This is an archive of the discontinued LLVM Phabricator instance.

[RISCV] Switch to using get.active.lane.mask when tail folding
ClosedPublic

Authored by reames on Jul 6 2022, 12:34 PM.

Details

Summary

The motivation here is to a) bring us closer into alignment with AArch64 under the assumption that codepath is better tested, and b) simplify pattern matching in an upcoming change.
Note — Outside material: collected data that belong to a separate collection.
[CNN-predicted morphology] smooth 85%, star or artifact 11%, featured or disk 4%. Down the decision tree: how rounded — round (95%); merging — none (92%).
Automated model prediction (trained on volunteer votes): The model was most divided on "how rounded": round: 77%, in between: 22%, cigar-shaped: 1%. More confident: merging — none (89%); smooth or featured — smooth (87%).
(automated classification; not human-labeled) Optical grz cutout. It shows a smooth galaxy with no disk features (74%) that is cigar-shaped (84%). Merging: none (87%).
The immediate impact is a significant IR reduction but a fairly minimal change in the generated assembly. Due to a difference in expansion behavior we get a saturating add vs an unsaturating one for the old code, but that's about it. This difference comes down to different handling of overflow, which doesn't seem to be possible here anyways, so the assembly codegen is arguably a minor regression. I don't expect that to matter in practice.

Diff Detail

Event Timeline

reames created this revision.Jul 6 2022, 12:34 PM
Herald added a project: Restricted Project. · View Herald TranscriptJul 6 2022, 12:34 PM
reames requested review of this revision.Jul 6 2022, 12:34 PM
Herald added a project: Restricted Project. · View Herald TranscriptJul 6 2022, 12:34 PM

I don't see a vector IV being killed off in any of the changed tests. Am I missing something?
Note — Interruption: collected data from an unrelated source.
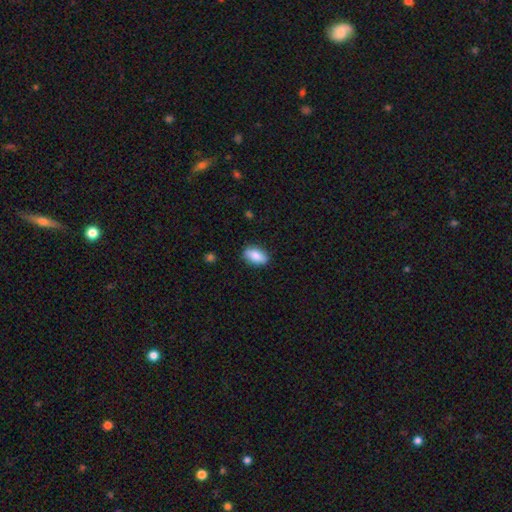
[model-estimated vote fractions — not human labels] A smooth galaxy with no disk features (82%) that is in between round and cigar-shaped (89%). Merging: none (86%).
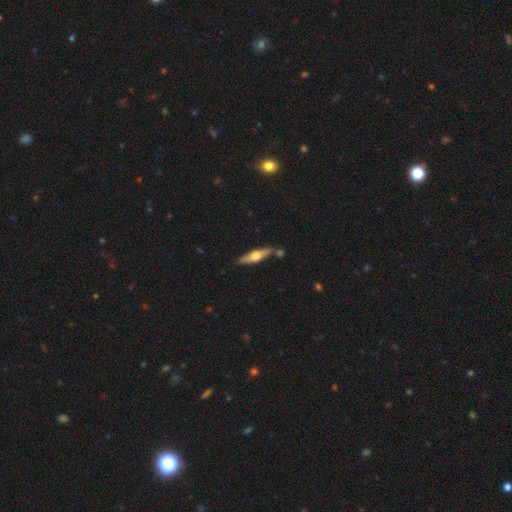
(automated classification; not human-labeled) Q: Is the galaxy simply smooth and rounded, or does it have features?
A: featured or disk — 59%.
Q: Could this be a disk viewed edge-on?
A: yes — 94%.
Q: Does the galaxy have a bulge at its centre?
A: rounded — 92%.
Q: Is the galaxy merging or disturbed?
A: none — 76%.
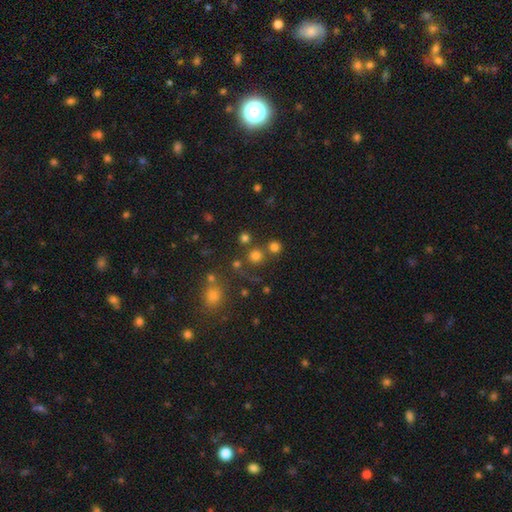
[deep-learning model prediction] Smooth or featured? Predicted: smooth (p=0.72). How rounded? Predicted: round (p=0.93). Merging? Predicted: none (p=0.72).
reames edited the summary of this revision. (Show Details)Jul 7 2022, 8:41 AM

I don't see a vector IV being killed off in any of the changed tests. Am I missing something?
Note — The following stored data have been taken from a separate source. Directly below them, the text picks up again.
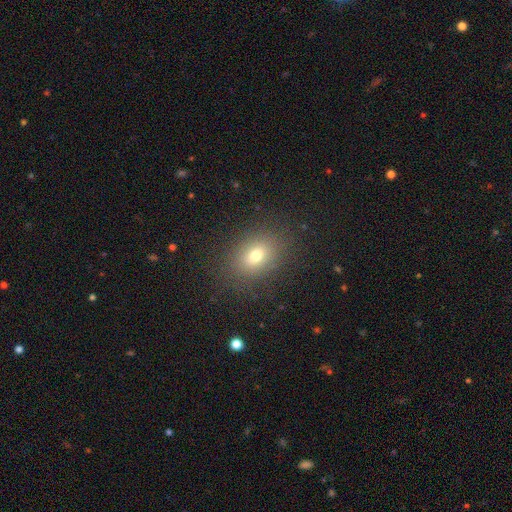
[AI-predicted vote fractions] This appears to be a smooth galaxy with no disk features (73%) that is in between round and cigar-shaped (67%). Merging: none (85%).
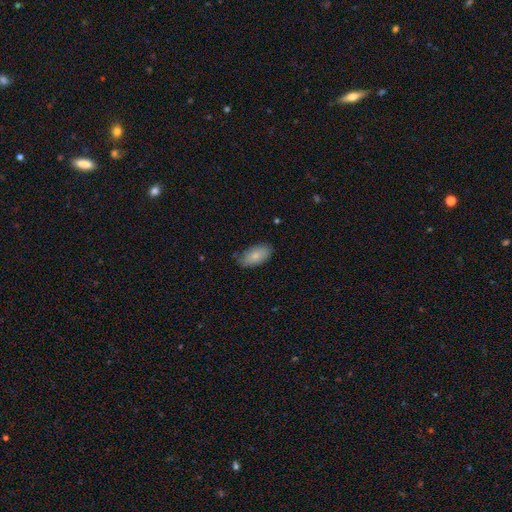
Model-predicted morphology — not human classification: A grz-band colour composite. It shows a smooth galaxy with no disk features (83%) that is in between round and cigar-shaped (93%). Merging: none (74%).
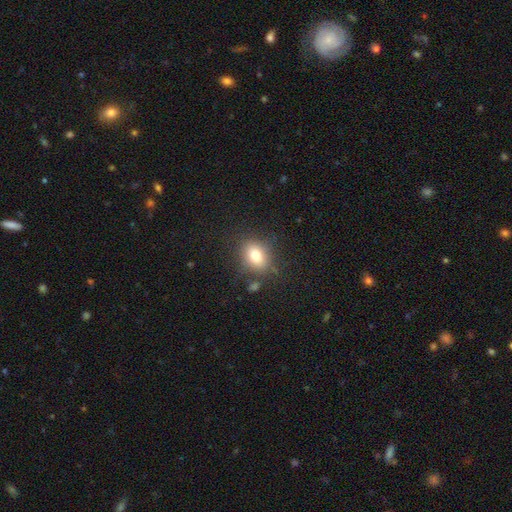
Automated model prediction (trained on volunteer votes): Morphology: type=smooth (76%); roundness=round (50%); merging=none (79%).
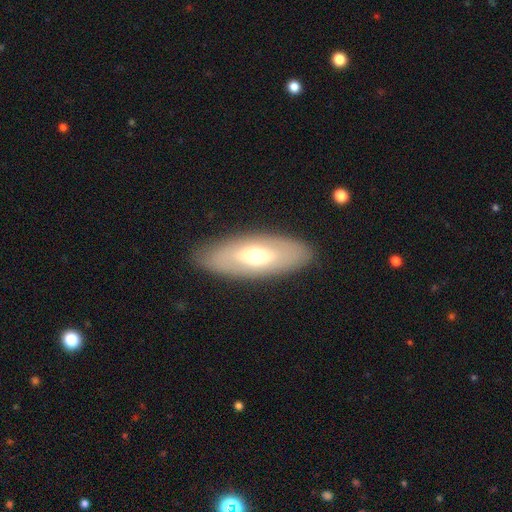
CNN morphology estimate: Smooth or featured?
  - smooth: 50% *
  - featured or disk: 44%
  - star or artifact: 6%
Merging?
  - none: 86% *
  - minor disturbance: 10%
  - major disturbance: 3%
  - merger: 1%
No, you're completely right, I got myself confused. The vectorizer internally represents this with a test on a newly introduced vector IV, but then later generation handling (still in the vectorizer) converts that back into a use of the scalar one + a broadcast. So the actual code generated doesn't involve the vector IV at all.

craig.topper accepted this revision.Jul 7 2022, 1:51 PM

I don't see a vector IV being killed off in any of the changed tests. Am I missing something?

No, you're completely right, I got myself confused. The vectorizer internally represents this with a test on a newly introduced vector IV, but then later generation handling (still in the vectorizer) converts that back into a use of the scalar one + a broadcast. So the actual code generated doesn't involve the vector IV at all.

Thanks for clarifying. LGTM

This revision is now accepted and ready to land.Jul 7 2022, 1:51 PM
This revision was landed with ongoing or failed builds.Jul 8 2022, 10:25 AM
This revision was automatically updated to reflect the committed changes.